Sob a Pele
A perda da imunidade individual
Por Fabricio Duque
Poucos filmes conseguem a proeza de anestesiar o espectador após os créditos finais, criando a sensação de “imunidade” individual ao mundo externo, principalmente ao comportamento social dos seres humanos. Assim, quem assiste consegue rememorar em tempo estendido o que viu, buscando metáforas e referências com a realidade cotidiana. “Sob a Pele”, de Jonathan Glazer (de “Sexy Beast”, “Reencarnação”) é um desses filmes. Há cinema na sua forma mais pura. Experimenta-se ângulos, cortes, fotografia, estilos, narrativas, sons, barulhos e silêncios preferindo a imagem visual em si como material bruto, permitindo que a naturalidade total de personificar no moderno um futurismo existencialista, surrealista e de poesia concretista “ganhe” uma plena sinestesia. As sutis hipérboles exploram a epifania lisérgica. Inicialmente podemos referenciar a Stanley Kubrick e seu “2001” (a fotografia branco-total e da retina à vida); a Leos Carax e seu “Holy Motors”; a Win Wenders e “Asas do Desejo”; a David Cronenberg e “Videodrome”; e até Karim Aïnouz e seu recente “Praia do Futuro”.

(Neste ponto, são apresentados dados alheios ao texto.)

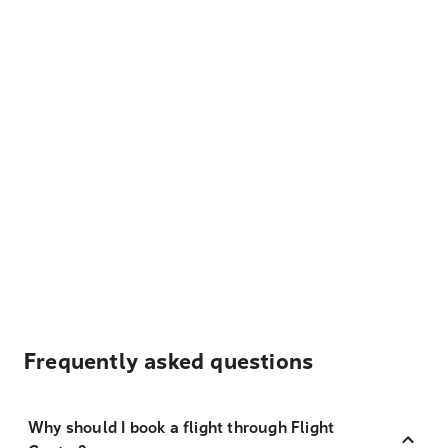
Frequently asked questions
Why should I book a flight through Flight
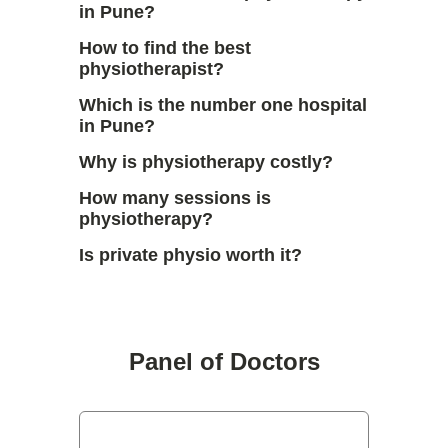
in Pune?
How to find the best
physiotherapist?
Which is the number one hospital
in Pune?
Why is physiotherapy costly?
How many sessions is
physiotherapy?
Is private physio worth it?
Panel of Doctors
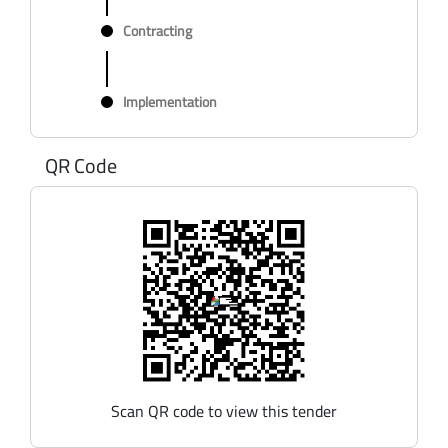
Contracting
Implementation
QR Code
Scan QR code to view this tender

O roteiro de “Sob a Pele”, baseado na novela homônima de Michel Faber, “intima” o espectador a ser um cúmplice da observação (“emprestando” sensações) e mistura atmosfera Abbas Kiarostami (em “Gosto de Cereja”) com Nicolas Winding Refn (em “Drive”), mas nada disso é explícito, apenas inferências cinematográficas. Nós somos “conduzidos” ao universo estranho de uma mulher (e motoqueiros). Aos poucos, detectamos que ela não sente frio, não come, não sente medo e que leva homens “tarados” à água. Logo, uma alienígena (interpretada por Scarlett Johansson, excelente e nua). Entendemos que chega a Terra e que começa a percorrer estradas desertas, shopping center e paisagens vazias em busca de presas humanas de “lugar nenhum”, oferecendo sua beleza estonteante e paralisante (como a de uma sereia) e sua sexualidade latente e intrínseca ao instinto do ser humano.

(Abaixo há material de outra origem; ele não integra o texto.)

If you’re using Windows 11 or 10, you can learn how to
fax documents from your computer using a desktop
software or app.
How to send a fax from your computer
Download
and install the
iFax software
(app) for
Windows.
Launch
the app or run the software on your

Com a procura da “vítima perfeita”, a “ET” conversa com pessoas, extraindo particularidades e descobrindo histórias únicas que ajudam a moldar o começo de sua própria humanidade, parecendo uma “ficção-documentário-ficção”. Ela então muda o foco. Projeta o sonho em sua loucura de se permitir o conhecimento. Procura então a beleza interna, o “homem elefante”, a essência sob a pele. Há crítica ao sexo quando estimulado pela beleza, permeando o contexto com elipses e cortes rápidos, quase videoclipes como “piscadas”, e com trilha sonora de ruídos como sons distorcidos de robôs. A insensibilidade a salvava. Quando “sente” a vulnerabilidade humana, vivencia o medo, a torta de chocolate, o sexo, a solidão, a melancolia, o tratamento como objeto sexual, a violência, o preconceito e o extermínio.
Outra crítica pulula nos questionamentos finais de quem assiste: nós temos salvação? É melhor estar “livre” das “regras” humanas como a moralidade, por exemplo? Ou “resgatar” a criança indefesa? “Sob a Pele” é um filme filosófico. Não para ser explicado e ou totalmente entendido. E sim para degustá-lo. Lê-lo. Frame por frame. Cada parte simboliza uma “beleza” visual de construção cinematográfica. Um longa-metragem para ser “agraciado” com Scarlett Johansson e como já foi dito por um cinema puro, que respeita a inteligência de quem assiste, sem a explicação totalitária. Aqui não há o óbvio, não há a estrutura convencional, não há gatilhos comuns, não há clichês e tampouco pretensão de se “provar” que está fazendo um filme de arte. “Sob a Pele” é simples, natural, impactante e o melhor, presenciar um cinema (não muito lotado) em silêncio absoluto, muitos com sacos de pipocas inteiros na saída do filme.